HPC FAQ

How do I connect to the HPC systems?

An SSH client is required to connect to all HPC systems.  For windows users SmarTTY, MobaXterm and PuTTY are good free clients but there are many others.  Mac OS X users can use the builtin Terminal app.

Your account will have been enabled only for the HPC system appropriate for your project(s).

Access to Eddy and kunanyi is via jumpbox.tpac.org.au.  Once connected to jumpbox please read the “Message of the Day” (MOTD) for cluster status and instructions for how to connect to each cluster.

Storage in HPC systems and transferring data

/u Home directory

All clusters share the same home directory (/u).  So files in your cluster home directory can be
accessed on any cluster.  The home directory file system is provided by a Hierarchical Storage System (HSM).  As disk space gets short the HSM will automatically move files which have been least accessed to tape.  When the file is again accessed it will automatically be retrieved to disk.  This can result in a brief delay before the file can be accessed while the tape is found and read.

The tape system does not perform well with large numbers of files.  Please use “tar” or “zip” utilities to group together large numbers of files into a single archive.  Both utilities will conveniently work on a directory tree.

Your jumpbox home directory is different to your cluster home directory but you can still
access your cluster home directory on jumpbox via /cluster-home/{username}

/scratch

Each cluster has a separate /scratch filesystem on high performance infrastructure suitable for jobs to read and write data from at speed.  /scratch should be considered to be ephemeral i.e. files may be deleted from this file system  with short notice.  There is also very little data resiliency provided by these systems.  It is your responsibility to ensure you have a copy of critical data in your home directory.  Please consider the use of “tar” for this action.

Transferring data into your HPC home directory

For small amounts of data < 100GB you can use ‘scp’ like tools e.g. WinSCP.   Also SmarTTY and MobaXterm both have inbuilt tools to transfer files as well as to make ssh connections.  Transfer the data to jumpbox.tpac.org.au:/cluster-home/{username}

For large amounts of data > 100GB please contact helpdesk@tpac.org.au.

How do I use PBS?

PBS at TPAC

The Portable Batch Systems (PBS) used at TPAC varies between compute systems.

PBS Pro User Documentation

The following is intended to be generic information for more detailed information refer to the “man” pages or the user documentation above.

For kunanyi example qsub scripts are available in /share/apps/pbs_script_examples

Quick Syntax guide

qstat

 

Standard queue status command supplied by PBS. See man qstat for details of options.

Some common uses are:

  • List available queues: qstat -Q
qdel jobid Delete your unwanted jobs from the queues. The jobid is returned by qsub at job
submission time, and is also displayed in the nqstat output.
qsub Submit jobs to the queues. The simplest use of the qsub command is typified
by the following example (note that there is a carriage-return after  ./a.out):

$ qsub -P a99 -q normal -l walltime=20:00:00,mem=300MB ./a.out
^D     (that is control-D)

or simply

$ qsub jobscript

where jobscript is an ascii file containing the shell script to run your commands
(not the compiled executable which is a binary file).
The qsub options are then placed within the script to avoid typing them for each
job e.g.:

#!/bin/bash
#PBS -P a99
#PBS -q normal
#PBS -l walltime=20:00:00,mem=300MB
./a.out

You may need to enter data to the program and may be used to doing this interactively
when prompted by the program.

# Data provided
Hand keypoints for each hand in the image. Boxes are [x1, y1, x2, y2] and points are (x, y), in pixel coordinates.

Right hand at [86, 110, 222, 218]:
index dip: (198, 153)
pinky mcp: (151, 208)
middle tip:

==

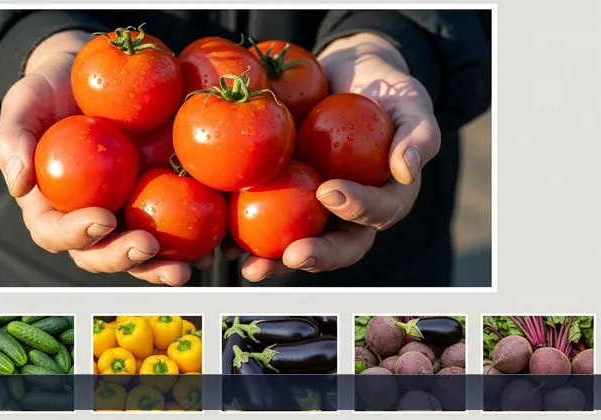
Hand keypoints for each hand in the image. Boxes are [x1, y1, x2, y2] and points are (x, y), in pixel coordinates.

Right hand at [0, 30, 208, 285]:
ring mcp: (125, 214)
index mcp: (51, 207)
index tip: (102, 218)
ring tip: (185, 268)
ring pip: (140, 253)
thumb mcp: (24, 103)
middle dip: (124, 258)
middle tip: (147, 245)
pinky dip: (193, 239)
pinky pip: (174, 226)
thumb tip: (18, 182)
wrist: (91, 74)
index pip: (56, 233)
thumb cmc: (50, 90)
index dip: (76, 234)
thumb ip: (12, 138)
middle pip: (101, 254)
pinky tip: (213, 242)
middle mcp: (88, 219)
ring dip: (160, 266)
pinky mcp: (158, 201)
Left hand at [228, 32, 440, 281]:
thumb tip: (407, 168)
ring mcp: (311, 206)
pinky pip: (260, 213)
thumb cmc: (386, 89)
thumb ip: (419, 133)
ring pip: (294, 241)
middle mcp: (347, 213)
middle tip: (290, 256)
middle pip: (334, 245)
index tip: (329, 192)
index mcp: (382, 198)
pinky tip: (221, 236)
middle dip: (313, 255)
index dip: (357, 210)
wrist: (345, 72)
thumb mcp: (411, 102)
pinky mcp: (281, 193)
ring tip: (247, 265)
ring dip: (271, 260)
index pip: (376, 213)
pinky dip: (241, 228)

# Description of the task
Take the HPC FAQ further, picking up right after its last sentence. The listing plays no part in this.

# Result below
There are two ways of doing this in batch jobs.

If, for example, the program requires the numbers 1000 then 50 to be entered when
prompted. You can either create a file called, say, input containing these values

$ cat input
1000
50

then run the program as

./a.out < input

or the data can be included in the batch job script as follows:

#!/bin/bash
#PBS -P a99
#PBS -q normal
#PBS -l walltime=20:00:00,mem=300MB
#PBS -l wd
./a.out << EOF
1000
50
EOF

Notice that the PBS directives are all at the start of the script, that there are
no blank lines between them, and there are no other non-PBS commands
until after all the PBS directives.

qsub options of note:

-P project The project which you want to charge the jobs resource usage to.
The default project is specified by the PROJECT environment variable.
-q queue Select the queue to run the job in. The queues you can use are
listed by running nqstat.
-l walltime=??:??:?? The wall clock time limit for the job. Time is expressed in seconds as
an integer, or in the form:
[[hours:]minutes:]seconds[.milliseconds]
System scheduling decisions depend heavily on the walltime request
it is always best to make as accurate a request as possible.
-l mem=???MB The total memory limit across all nodes for the job – can be specified
with units of “MB” or “GB” but only integer values can be given. There
is a small default value.
Your job will only run if there is sufficient free memory so making a
sensible memory request will allow your jobs to run sooner.A little trial
and error may be required to find how much memory your jobs are
using – nqstat lists jobs actual usage.
-l ncpus=? The number of cpus required for the job to run on. The default is 1.

 -l ncpus=N – If the number of cpus requested, N, is small (currently
16 or less on NF systems) the job will run within a single shared memory node.

If the number of cpus specified is greater, the job will be distributed
over multiple nodes. Currently on NF systems, these larger requests
are restricted to multiples of 16 cpus.

-l jobfs=???GB The requested job scratch space. This will reserve disk space, making it
unavailable for other jobs, so please do not over estimate your needs.Any files created in the $PBS_JOBFS directory are automatically
removed at the end of the job. Ensure that you use integers, and
units of mb, MB, gb, or GB.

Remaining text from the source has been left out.